“Mae,” Sarah said kindly. “How many guests here tonight do you suppose have an Australian accent? And don’t doubt that he has a thick dossier on his desk covering every detail about your life that his investigators have been able to glean so far. He would have known exactly who you were.”
Mae’s chest filled with heat and anger. “Sonofabitch.”
“Yeah,” Sarah said and handed her a glass of champagne.
Two
Sebastian Newport leaned back against the marble kitchen counter as he threw back his second coffee of the morning and prayed it kicked in before his son woke. Thankfully, Alfie had always been a good sleeper, unlike Sebastian.
Of course, it hadn’t helped that he’d stayed awake for hours last night, replaying the conversation with Mae Rutherford in his head. He’d tried hard to marry the image of her from the photos in his dossier with the captivating voice he’d heard through the shrubbery but hadn’t been able to quite make it click. Last night, she’d been wary and uncertain in a new world. The pictures—private investigator photos in which she hadn’t been looking at the camera—had shown a smiling, confident woman. And he couldn’t help but want to know more.
The faint tune of his front doorbell sounded, and he instinctively stiffened in case it woke Alfie. He’d changed the shrill buzzing to a gentle classical-music-inspired sound, and had set the volume to low, but he still waited a beat, listening to the baby monitor, just in case. When there were no stirring sounds from the nursery upstairs, he slid the monitor into his pocket, shoved off the counter, and headed for the front door.
With one hand wrapped around his coffee mug, he unlocked the door with the other and swung it open to reveal the woman he’d just been thinking about. He blinked, wondering if it really was her or he was being too quick to judge. But the long, dark, wavy hair, piercing gray eyes, and dimples gave her away. And the clincher was how much she looked like her aunt. This was Mae Rutherford.
She wasn’t smiling, happy and bright, like in the photos. She wasn’t smiling at all. Her almond-shaped eyes gave the impression of gathered storm clouds, ready to break and rain down mayhem.
“Do you know who I am?” she asked, before he could say anything.
“Hello, Mae.”
“How do you know?” A frown dug across her forehead.
“As I’m sure you’ve guessed, I recognize you from photos.
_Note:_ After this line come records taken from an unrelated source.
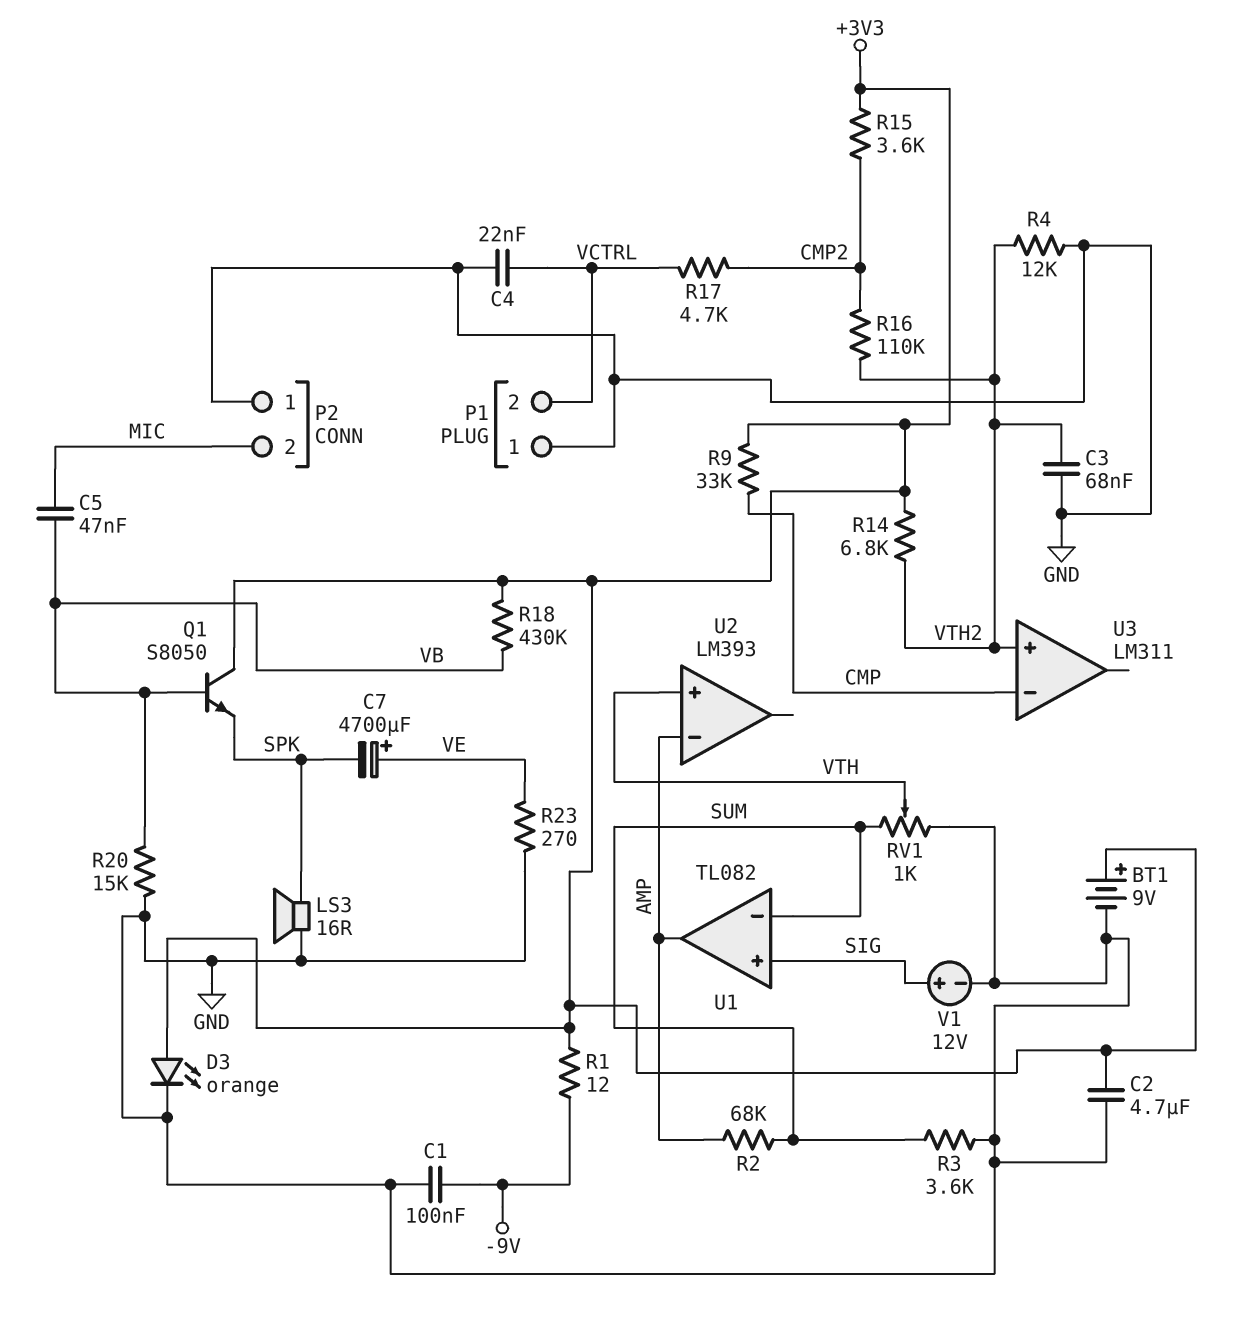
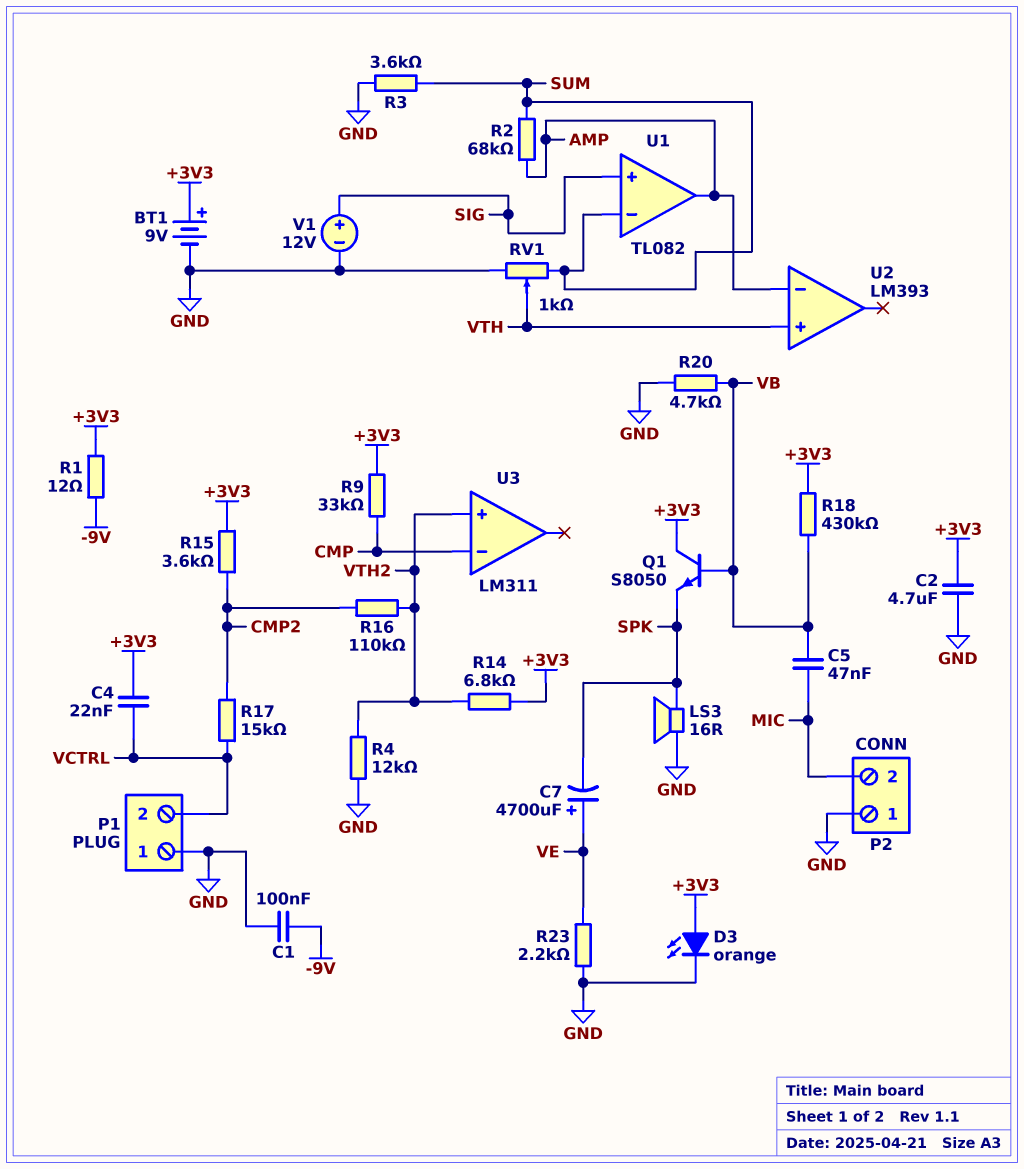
C3: 68nF (GND, VTH2) -> none
C4: 22nF (GND, VCTRL) -> 22nF (+3V3, VCTRL)
R17: 4.7k (CMP2, VCTRL) -> 15k (CMP2, VCTRL)
R20: 15k (GND, VB) -> 4.7k (GND, VB)
R23: 270 (GND, VE) -> 2.2k (GND, VE)

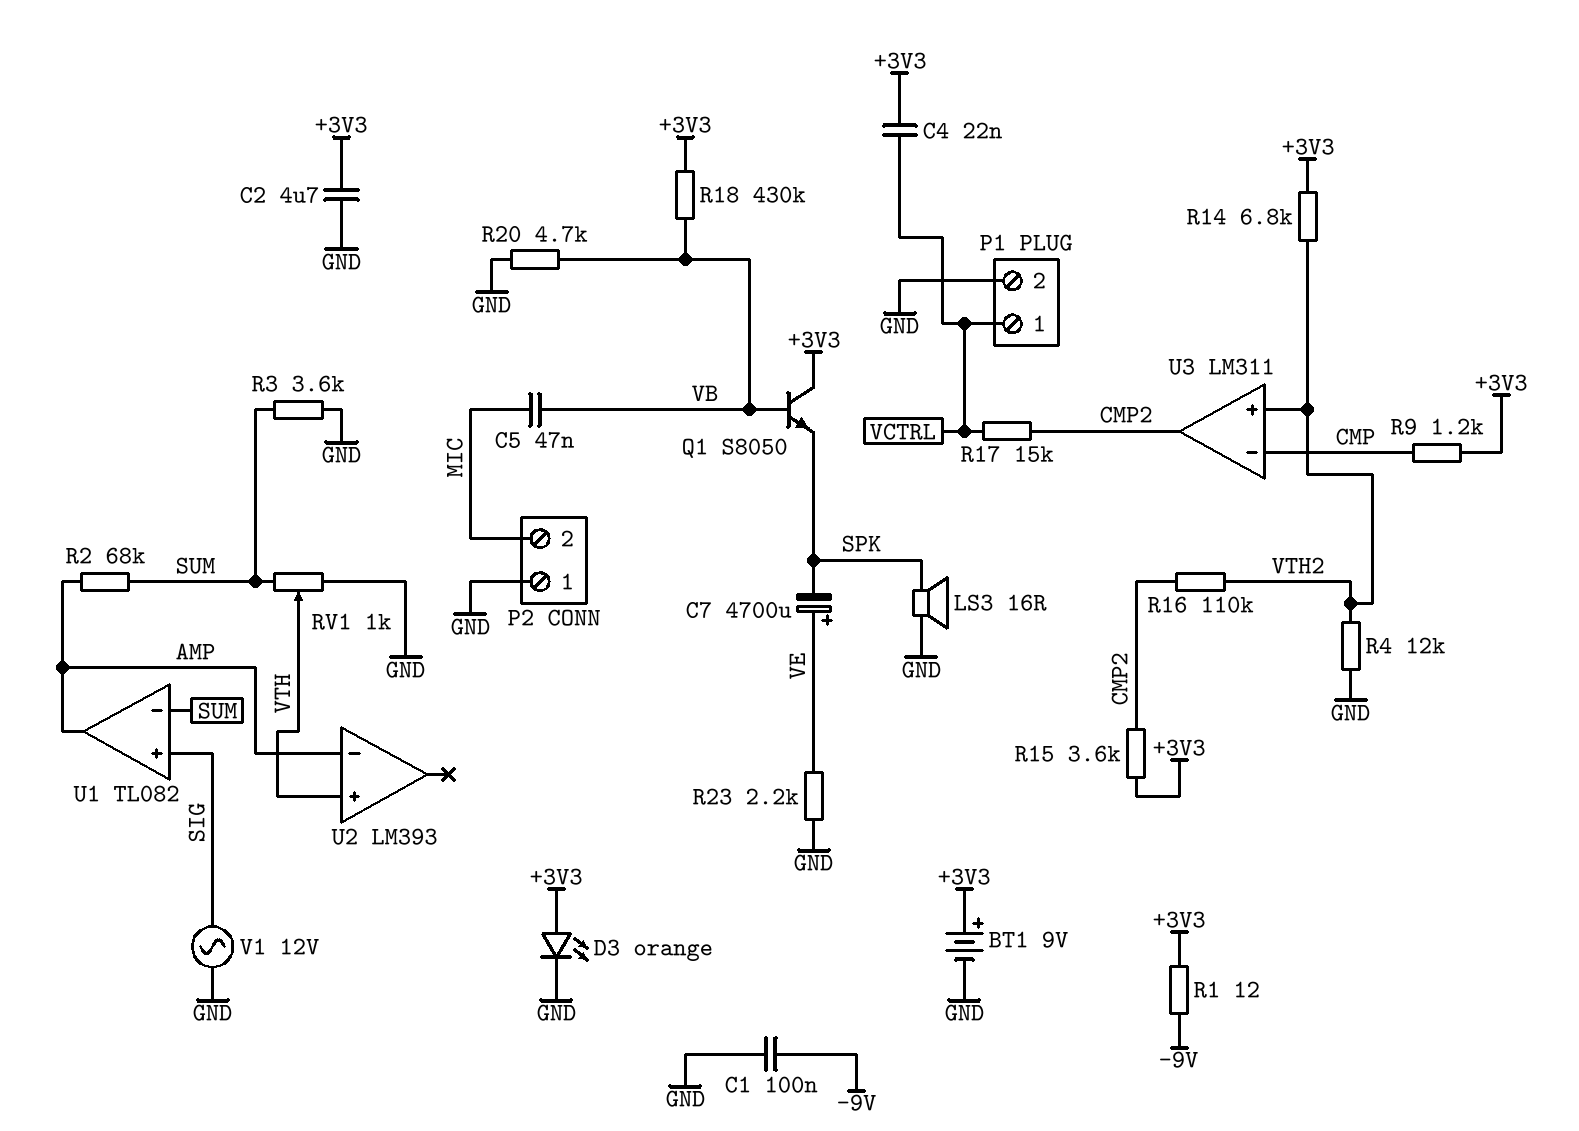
P1 pin 1: GND -> VCTRL
P1 pin 2: VCTRL -> GND
R9: 33k (+3V3, CMP) -> 1.2k (+3V3, CMP)
U3 pin out: none -> CMP2
V1: 12V (plus SIG, minus GND) -> AC 12V (GND, SIG)

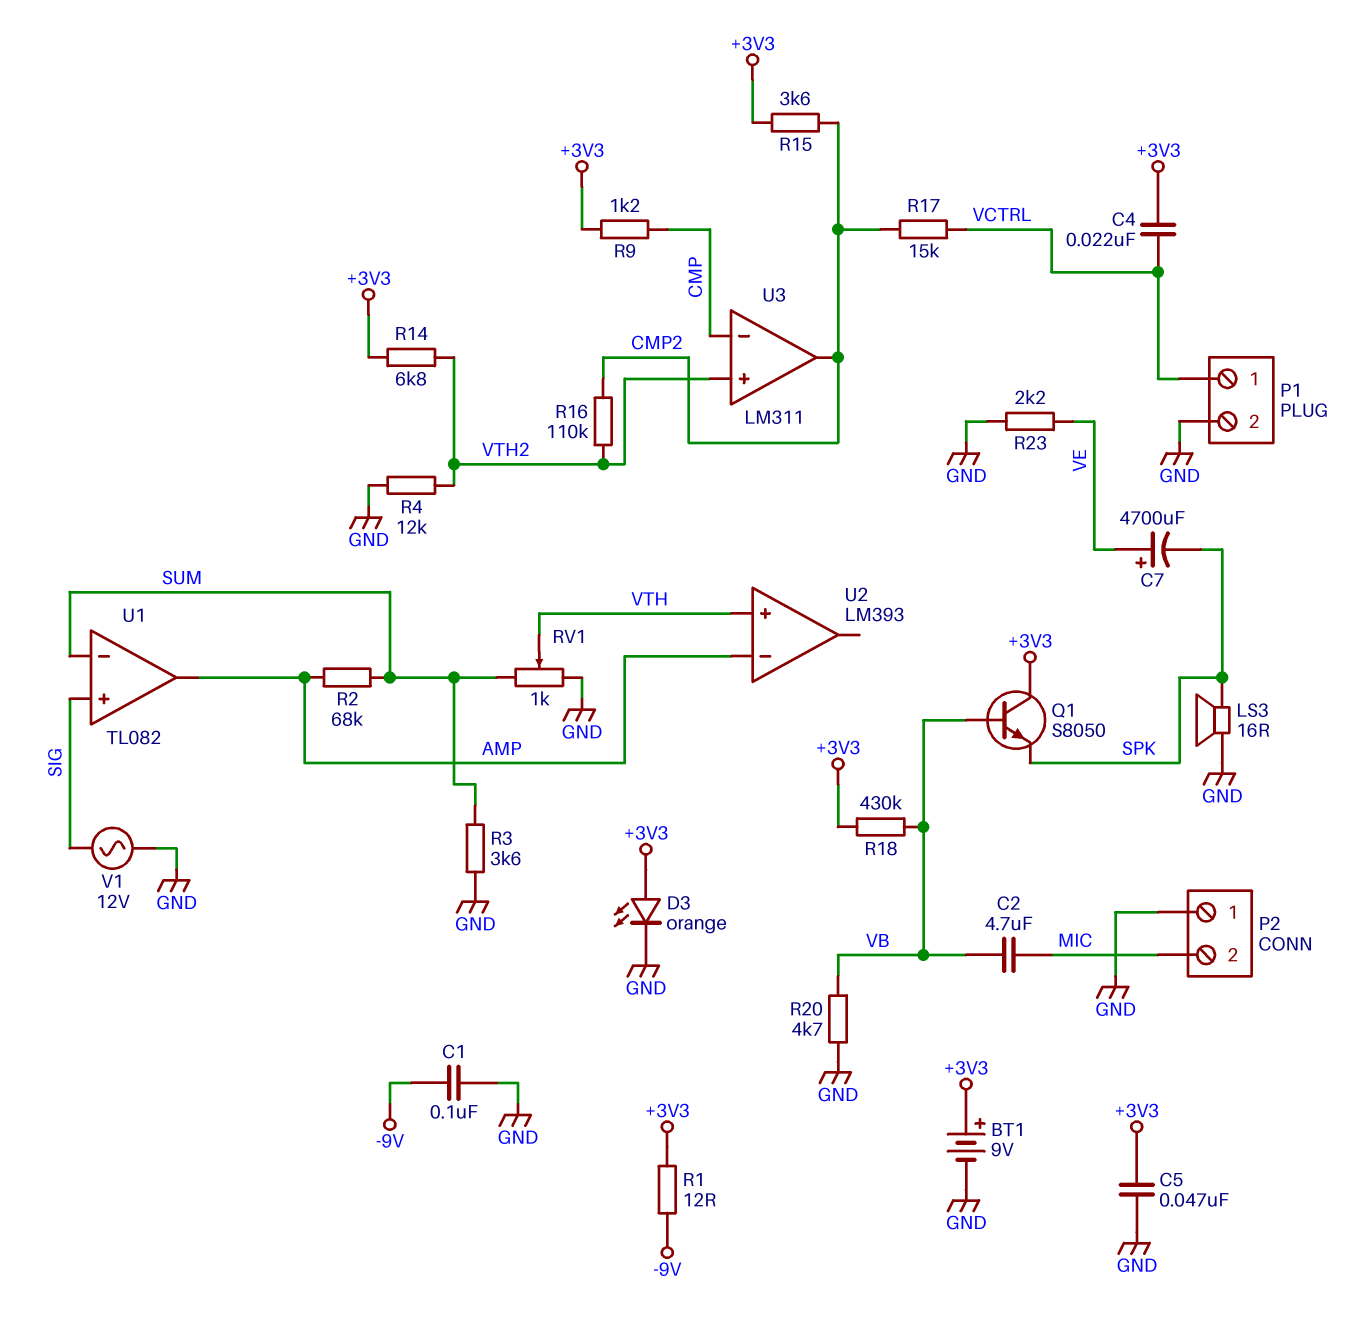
C2: 4.7uF (+3V3, GND) -> 4.7uF (MIC, VB)
C5: 47nF (MIC, VB) -> 47nF (+3V3, GND)

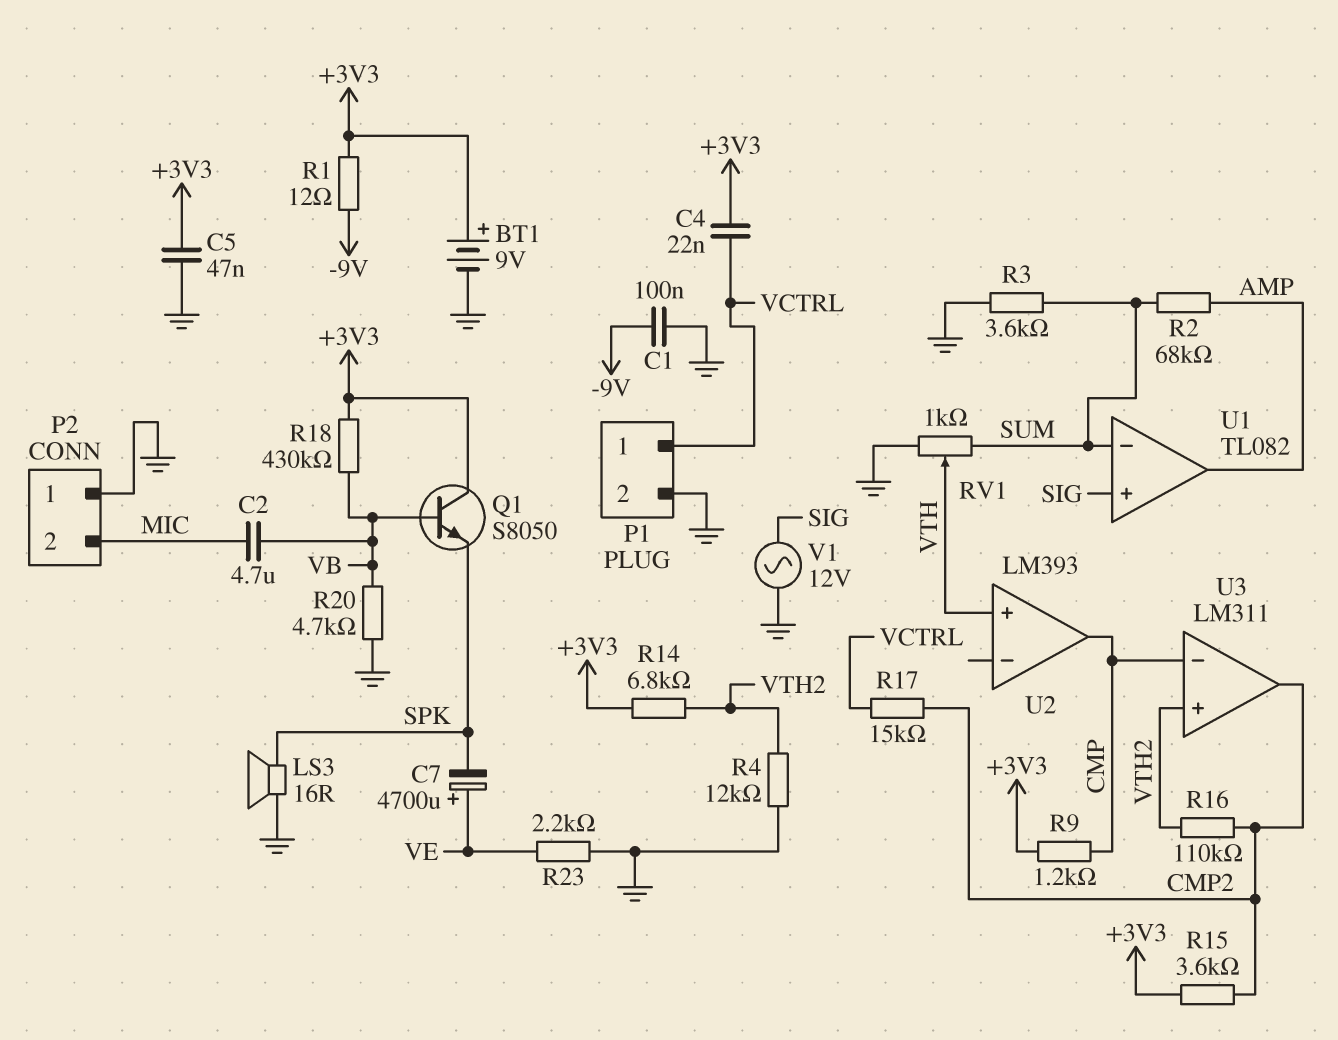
D3: LED orange (A +3V3, K GND) -> none
U2 pin in-: AMP -> none
U2 pin out: none -> CMP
Though I have to say, they don’t do you justice.” The photos were, well, flat. This woman before him was so full of emotion and intensity that it was spilling out around her, as if he’d be able to feel it if he reached his hand out to the air near her face or arms. And damn if he didn’t want to try...
“When did you first know it was me?”
Ah.“I guessed it was you last night, if that’s what you’re asking.”
She tipped her head to the side, so her hair swung across her shoulder. “Did you know the whole time?”
“Pretty much. Your accent is rare here, so I put two and two together.”
She folded her arms tightly under her breasts. “Why didn’t you tell me? Why let me think our talk was anonymous?”
He shifted his weight to his other foot. He’d asked himself the same question while lying in bed last night. “I was relatively sure you would have walked away, and I was enjoying our chat.”
She didn’t speak for a moment, just held his gaze with sparking eyes, nodding slowly. “So, the advice you gave me last night. It’s starting to seem that it was more like manipulation than advice.”
He winced. That was a fair conclusion, and one he would have drawn himself had their roles been reversed. And yet...
“It might seem that way to you now, but I treated our conversation last night in the spirit of two strangers meeting through shrubbery. I gave you the same advice I would have given anyone in that situation.”
“You’ll excuse my incredulity.”
The stirrings of a smile pulled at his lips, but he managed to keep it from forming. “If it helps, it’s not the same advice I’d give this morning, to your face.”
She narrowed her eyes. “I know I’m going to regret this, but, what’s your advice this morning?”
“Sell to me.”
“Sell to you?”
“Sell me your family’s half of Bellavista Holdings. We both know you’re out of your depth, so sell it to me and walk away with a very large bag of cash.”
“Did you just call me dumb?”
“Absolutely not. I wouldn’t know anything about teaching school, but it’s something you trained to do. I’ve been training my whole life forthis. So, sell to me.”